● **EXERCISE OBJECTIVE**
Count the lines in the material below that contain the string "heart", with case counting. Reply with the number only.

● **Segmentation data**
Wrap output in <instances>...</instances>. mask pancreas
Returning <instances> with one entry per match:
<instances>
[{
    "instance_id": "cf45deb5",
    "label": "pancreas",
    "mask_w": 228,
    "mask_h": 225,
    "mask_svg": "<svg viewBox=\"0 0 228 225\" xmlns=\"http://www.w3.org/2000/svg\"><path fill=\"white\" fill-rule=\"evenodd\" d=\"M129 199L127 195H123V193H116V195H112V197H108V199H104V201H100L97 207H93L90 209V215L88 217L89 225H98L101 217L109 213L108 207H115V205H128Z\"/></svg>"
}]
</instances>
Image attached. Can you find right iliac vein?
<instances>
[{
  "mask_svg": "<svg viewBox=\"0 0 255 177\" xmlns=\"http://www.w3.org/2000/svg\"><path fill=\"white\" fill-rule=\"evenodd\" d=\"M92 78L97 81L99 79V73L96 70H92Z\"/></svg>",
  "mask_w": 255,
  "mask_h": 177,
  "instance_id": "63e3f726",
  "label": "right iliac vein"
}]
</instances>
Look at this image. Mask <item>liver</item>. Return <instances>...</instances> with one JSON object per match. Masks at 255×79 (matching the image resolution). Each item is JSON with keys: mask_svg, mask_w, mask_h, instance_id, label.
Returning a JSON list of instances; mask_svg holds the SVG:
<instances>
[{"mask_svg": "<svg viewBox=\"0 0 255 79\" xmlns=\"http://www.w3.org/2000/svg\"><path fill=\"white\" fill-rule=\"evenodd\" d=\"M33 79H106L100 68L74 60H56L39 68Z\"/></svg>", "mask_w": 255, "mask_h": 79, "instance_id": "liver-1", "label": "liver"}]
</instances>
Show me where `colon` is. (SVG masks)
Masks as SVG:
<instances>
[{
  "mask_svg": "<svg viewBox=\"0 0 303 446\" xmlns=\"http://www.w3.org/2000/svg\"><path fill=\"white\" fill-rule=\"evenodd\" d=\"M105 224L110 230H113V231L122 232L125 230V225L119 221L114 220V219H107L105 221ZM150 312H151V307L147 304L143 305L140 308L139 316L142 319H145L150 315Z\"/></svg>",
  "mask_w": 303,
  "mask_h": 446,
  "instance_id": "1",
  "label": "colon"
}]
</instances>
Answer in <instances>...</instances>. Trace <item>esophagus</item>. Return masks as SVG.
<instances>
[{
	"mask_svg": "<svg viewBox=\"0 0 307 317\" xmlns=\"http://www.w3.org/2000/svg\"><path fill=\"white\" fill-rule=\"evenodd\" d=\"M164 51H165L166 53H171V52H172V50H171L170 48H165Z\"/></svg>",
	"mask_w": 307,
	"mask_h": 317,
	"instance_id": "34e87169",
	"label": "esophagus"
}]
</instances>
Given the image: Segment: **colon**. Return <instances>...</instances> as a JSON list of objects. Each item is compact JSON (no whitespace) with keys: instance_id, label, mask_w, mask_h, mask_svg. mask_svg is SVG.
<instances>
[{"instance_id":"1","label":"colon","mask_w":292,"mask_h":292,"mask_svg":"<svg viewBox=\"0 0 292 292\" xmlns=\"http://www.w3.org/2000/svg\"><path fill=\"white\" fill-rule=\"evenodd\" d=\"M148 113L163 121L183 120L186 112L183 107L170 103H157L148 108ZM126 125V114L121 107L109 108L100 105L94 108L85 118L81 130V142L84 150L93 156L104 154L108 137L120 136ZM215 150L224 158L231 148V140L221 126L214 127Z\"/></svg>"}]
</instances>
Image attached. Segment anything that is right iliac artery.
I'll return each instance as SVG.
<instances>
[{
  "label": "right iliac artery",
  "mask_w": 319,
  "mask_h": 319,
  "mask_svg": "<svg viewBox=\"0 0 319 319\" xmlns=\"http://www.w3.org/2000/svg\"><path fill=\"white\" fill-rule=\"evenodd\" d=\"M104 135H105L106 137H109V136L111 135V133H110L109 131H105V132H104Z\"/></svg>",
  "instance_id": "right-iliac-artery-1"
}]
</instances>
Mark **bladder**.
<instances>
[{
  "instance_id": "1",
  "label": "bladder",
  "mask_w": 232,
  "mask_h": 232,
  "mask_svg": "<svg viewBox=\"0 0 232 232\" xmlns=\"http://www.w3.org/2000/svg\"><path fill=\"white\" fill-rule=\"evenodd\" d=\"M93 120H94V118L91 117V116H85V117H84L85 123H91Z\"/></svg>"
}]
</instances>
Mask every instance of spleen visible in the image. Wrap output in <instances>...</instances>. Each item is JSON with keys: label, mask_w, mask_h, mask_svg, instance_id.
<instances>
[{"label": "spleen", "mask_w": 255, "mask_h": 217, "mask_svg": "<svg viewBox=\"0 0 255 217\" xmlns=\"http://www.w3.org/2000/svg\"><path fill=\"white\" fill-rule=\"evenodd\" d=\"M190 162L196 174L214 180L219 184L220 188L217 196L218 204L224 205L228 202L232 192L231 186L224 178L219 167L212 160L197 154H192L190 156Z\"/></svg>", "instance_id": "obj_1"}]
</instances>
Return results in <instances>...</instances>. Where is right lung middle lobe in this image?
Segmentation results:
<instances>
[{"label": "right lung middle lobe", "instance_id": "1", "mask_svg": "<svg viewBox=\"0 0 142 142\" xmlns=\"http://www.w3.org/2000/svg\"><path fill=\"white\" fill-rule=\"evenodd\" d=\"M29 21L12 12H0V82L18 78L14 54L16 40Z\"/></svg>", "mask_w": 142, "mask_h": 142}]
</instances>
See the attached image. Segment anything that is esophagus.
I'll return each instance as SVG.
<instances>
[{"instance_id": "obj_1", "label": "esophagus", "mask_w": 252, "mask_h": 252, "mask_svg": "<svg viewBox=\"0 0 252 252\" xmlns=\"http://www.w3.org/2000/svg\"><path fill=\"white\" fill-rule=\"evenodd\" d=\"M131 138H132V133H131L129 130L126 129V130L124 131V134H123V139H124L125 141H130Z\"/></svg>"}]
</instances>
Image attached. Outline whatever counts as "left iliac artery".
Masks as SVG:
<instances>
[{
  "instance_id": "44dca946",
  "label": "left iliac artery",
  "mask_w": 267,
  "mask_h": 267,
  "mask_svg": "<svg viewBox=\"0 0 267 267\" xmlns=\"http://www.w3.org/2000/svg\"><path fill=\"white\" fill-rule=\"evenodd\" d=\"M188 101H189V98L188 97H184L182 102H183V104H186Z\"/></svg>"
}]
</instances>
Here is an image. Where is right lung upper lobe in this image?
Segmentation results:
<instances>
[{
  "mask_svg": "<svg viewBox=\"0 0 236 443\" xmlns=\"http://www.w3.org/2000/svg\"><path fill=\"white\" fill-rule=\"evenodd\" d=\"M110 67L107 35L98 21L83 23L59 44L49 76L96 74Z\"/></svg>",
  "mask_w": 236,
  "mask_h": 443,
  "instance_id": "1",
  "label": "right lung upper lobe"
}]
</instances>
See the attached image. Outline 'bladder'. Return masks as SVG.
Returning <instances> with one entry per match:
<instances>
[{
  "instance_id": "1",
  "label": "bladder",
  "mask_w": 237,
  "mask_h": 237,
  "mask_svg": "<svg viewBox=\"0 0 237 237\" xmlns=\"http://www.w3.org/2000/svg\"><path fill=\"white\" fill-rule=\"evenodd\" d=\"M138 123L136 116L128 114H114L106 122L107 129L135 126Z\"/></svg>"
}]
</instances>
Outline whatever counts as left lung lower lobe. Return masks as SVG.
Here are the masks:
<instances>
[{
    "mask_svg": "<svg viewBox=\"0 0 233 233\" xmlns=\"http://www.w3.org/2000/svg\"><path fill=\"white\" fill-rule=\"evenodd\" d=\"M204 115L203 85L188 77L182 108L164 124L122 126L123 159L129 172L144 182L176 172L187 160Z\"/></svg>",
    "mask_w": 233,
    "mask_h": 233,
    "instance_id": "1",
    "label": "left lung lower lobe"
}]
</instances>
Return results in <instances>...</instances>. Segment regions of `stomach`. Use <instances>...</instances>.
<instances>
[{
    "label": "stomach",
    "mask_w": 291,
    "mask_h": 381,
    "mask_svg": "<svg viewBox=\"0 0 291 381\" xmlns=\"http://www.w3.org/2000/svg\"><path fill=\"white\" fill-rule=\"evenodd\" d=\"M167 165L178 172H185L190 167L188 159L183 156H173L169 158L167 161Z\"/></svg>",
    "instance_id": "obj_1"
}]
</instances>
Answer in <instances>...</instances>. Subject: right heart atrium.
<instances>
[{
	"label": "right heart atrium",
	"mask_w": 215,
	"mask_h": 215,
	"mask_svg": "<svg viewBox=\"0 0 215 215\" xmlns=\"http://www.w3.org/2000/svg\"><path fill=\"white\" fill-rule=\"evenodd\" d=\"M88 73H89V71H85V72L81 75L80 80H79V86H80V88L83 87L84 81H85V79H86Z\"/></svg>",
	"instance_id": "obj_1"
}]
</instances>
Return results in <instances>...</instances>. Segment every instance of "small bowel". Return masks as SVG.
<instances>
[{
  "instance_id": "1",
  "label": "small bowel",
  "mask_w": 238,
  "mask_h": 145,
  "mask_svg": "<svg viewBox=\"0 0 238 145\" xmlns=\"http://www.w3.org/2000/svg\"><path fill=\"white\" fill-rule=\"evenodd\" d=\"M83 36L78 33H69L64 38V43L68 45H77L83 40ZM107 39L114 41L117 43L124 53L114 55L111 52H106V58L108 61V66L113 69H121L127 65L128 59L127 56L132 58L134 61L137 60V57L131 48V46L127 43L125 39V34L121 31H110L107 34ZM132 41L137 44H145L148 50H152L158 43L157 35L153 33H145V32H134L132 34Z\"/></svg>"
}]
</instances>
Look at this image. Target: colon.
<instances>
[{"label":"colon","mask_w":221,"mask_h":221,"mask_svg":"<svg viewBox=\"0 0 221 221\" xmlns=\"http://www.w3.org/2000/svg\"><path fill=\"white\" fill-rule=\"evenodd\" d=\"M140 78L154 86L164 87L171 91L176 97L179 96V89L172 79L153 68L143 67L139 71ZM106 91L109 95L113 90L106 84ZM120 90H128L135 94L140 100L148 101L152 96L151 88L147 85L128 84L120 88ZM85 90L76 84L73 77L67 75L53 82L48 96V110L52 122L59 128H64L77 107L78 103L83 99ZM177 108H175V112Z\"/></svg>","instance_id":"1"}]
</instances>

● **FINISHED TASK**
2